What this task involves: Reproduce verbatim the lines of the material below, starting at the line with "(c) Newly developed" and ending at the line with "5. Please provide", both inclusive; skip the rest.
========================================================================
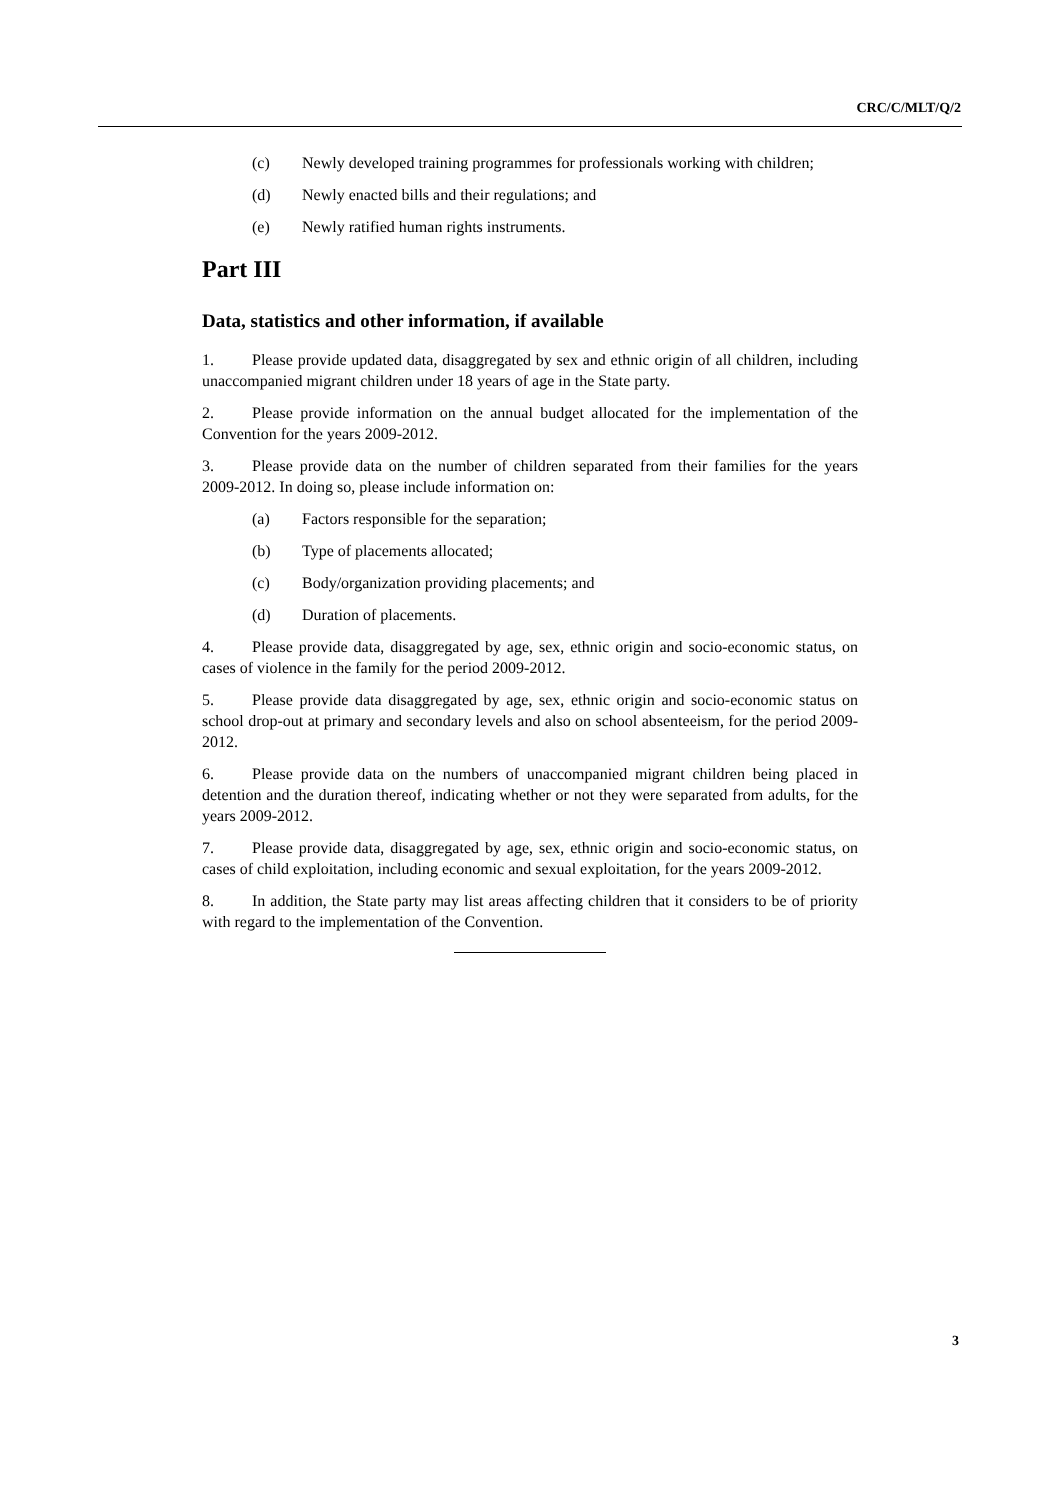CRC/C/MLT/Q/2
(c) Newly developed training programmes for professionals working with children;
(d) Newly enacted bills and their regulations; and
(e) Newly ratified human rights instruments.
Part III
Data, statistics and other information, if available
1. Please provide updated data, disaggregated by sex and ethnic origin of all children, including unaccompanied migrant children under 18 years of age in the State party.
2. Please provide information on the annual budget allocated for the implementation of the Convention for the years 2009-2012.
3. Please provide data on the number of children separated from their families for the years 2009-2012. In doing so, please include information on:
(a) Factors responsible for the separation;
(b) Type of placements allocated;
(c) Body/organization providing placements; and
(d) Duration of placements.
4. Please provide data, disaggregated by age, sex, ethnic origin and socio-economic status, on cases of violence in the family for the period 2009-2012.
5. Please provide data disaggregated by age, sex, ethnic origin and socio-economic status on school drop-out at primary and secondary levels and also on school absenteeism, for the period 2009-2012.
6. Please provide data on the numbers of unaccompanied migrant children being placed in detention and the duration thereof, indicating whether or not they were separated from adults, for the years 2009-2012.
7. Please provide data, disaggregated by age, sex, ethnic origin and socio-economic status, on cases of child exploitation, including economic and sexual exploitation, for the years 2009-2012.
8. In addition, the State party may list areas affecting children that it considers to be of priority with regard to the implementation of the Convention.
3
========================================================================
Result:
(c) Newly developed training programmes for professionals working with children;
(d) Newly enacted bills and their regulations; and
(e) Newly ratified human rights instruments.
Part III
Data, statistics and other information, if available
1. Please provide updated data, disaggregated by sex and ethnic origin of all children, including unaccompanied migrant children under 18 years of age in the State party.
2. Please provide information on the annual budget allocated for the implementation of the Convention for the years 2009-2012.
3. Please provide data on the number of children separated from their families for the years 2009-2012. In doing so, please include information on:
(a) Factors responsible for the separation;
(b) Type of placements allocated;
(c) Body/organization providing placements; and
(d) Duration of placements.
4. Please provide data, disaggregated by age, sex, ethnic origin and socio-economic status, on cases of violence in the family for the period 2009-2012.
5. Please provide data disaggregated by age, sex, ethnic origin and socio-economic status on school drop-out at primary and secondary levels and also on school absenteeism, for the period 2009-2012.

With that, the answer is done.